Entgegen der Auffassung des Klägers entstünden durch die Regelung einer Obergrenze von Zuschlägen auch nicht zwei Gruppen, die ungleich behandelt würden. Alle Arbeitnehmer erhielten regelmäßig entsprechend ihrer Funktion ein gleichbleibendes Zuschlagsgehalt. Hierdurch werde vermieden, dass beispielsweise Arbeitnehmer öfter zuschlagspflichte Arbeiten in "ungünstigen Zeiten" leisteten als ihre Kollegen, um auf diese Weise eine höhere monatliche Vergütung zu erzielen. Dieser "Unfrieden" und die Schwankungen der Gehälter sollten gerade durch die Verdienstobergrenze vermieden werden, wobei tatsächlich geleistete Zuschlagsarbeit bis zur Obergrenze steuerfrei erzielt werden könne. Auch der Kläger habe im Ergebnis ein höheres Zuschlagsgehalt erhalten, ohne es in dieser Höhe tatsächlich erarbeitet zu haben. Der Kläger habe im Jahr 2022 lediglich etwa 55 % an zuschlagspflichtiger Arbeit geleistet. Aufgrund der tariflich festgelegten Obergrenze der Zuschläge habe er jedoch vollständig das maximale Zuschlagsgehalt erhalten.

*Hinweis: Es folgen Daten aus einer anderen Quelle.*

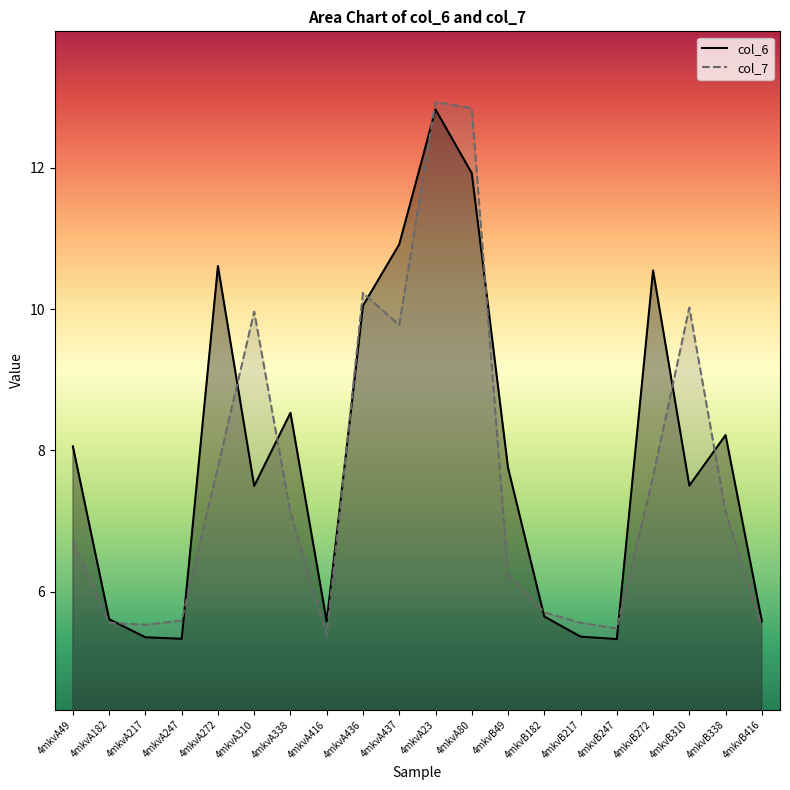

How many interior local valleys does the col_7 series have?

4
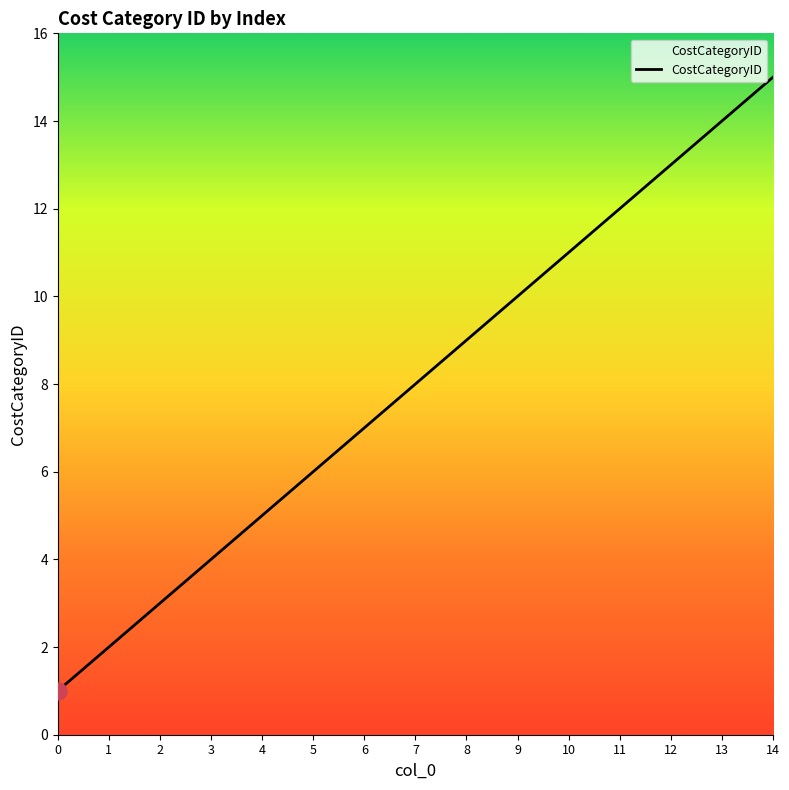

What is the ratio of the value at 5 to the value at 14?

0.4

Ferner habe der Kläger seinen Anspruch falsch berechnet. Die Abrechnung für Mai 2022 weise ein Grundgehalt in Höhe von 2.793,20 €, einen Zuschuss für Dienstkleidung von 102,26 € sowie ein Zuschlagsgehalt von 914,80 € aus, welches steuer- und sozialversicherungsfrei gezahlt worden sei. Zusätzlich sei ein weiterer Betrag in Höhe von 74,84 € als Prämie zu berücksichtigen, der in den steuer- und sozialversicherungsfreien Zuschlag einzubeziehen sei. Hieraus resultiere eine Differenz zwischen der fiktiven Gesamtzuschlagssumme und dem tatsächlich gezahlten sowie berücksichtigten Zuschlagsgehalt in Höhe von 179,07 €.

Die Beklagte beantragt,

das Urteil des Arbeitsgerichts Oldenburg vom 11. Oktober 2023 - 3 Ca 15/23 - abzuändern und die Klage abzuweisen.

Der Kläger beantragt,

die Berufung zurückzuweisen.

Der Kläger verteidigt die angefochtene Entscheidung nach Maßgabe seiner Berufungserwiderung vom 27. März 2024 (LAG Bl. 113 ff. d. A.) und seines Schriftsatzes vom 12. November 2024 (LAG Bl. 198 ff. d. A.).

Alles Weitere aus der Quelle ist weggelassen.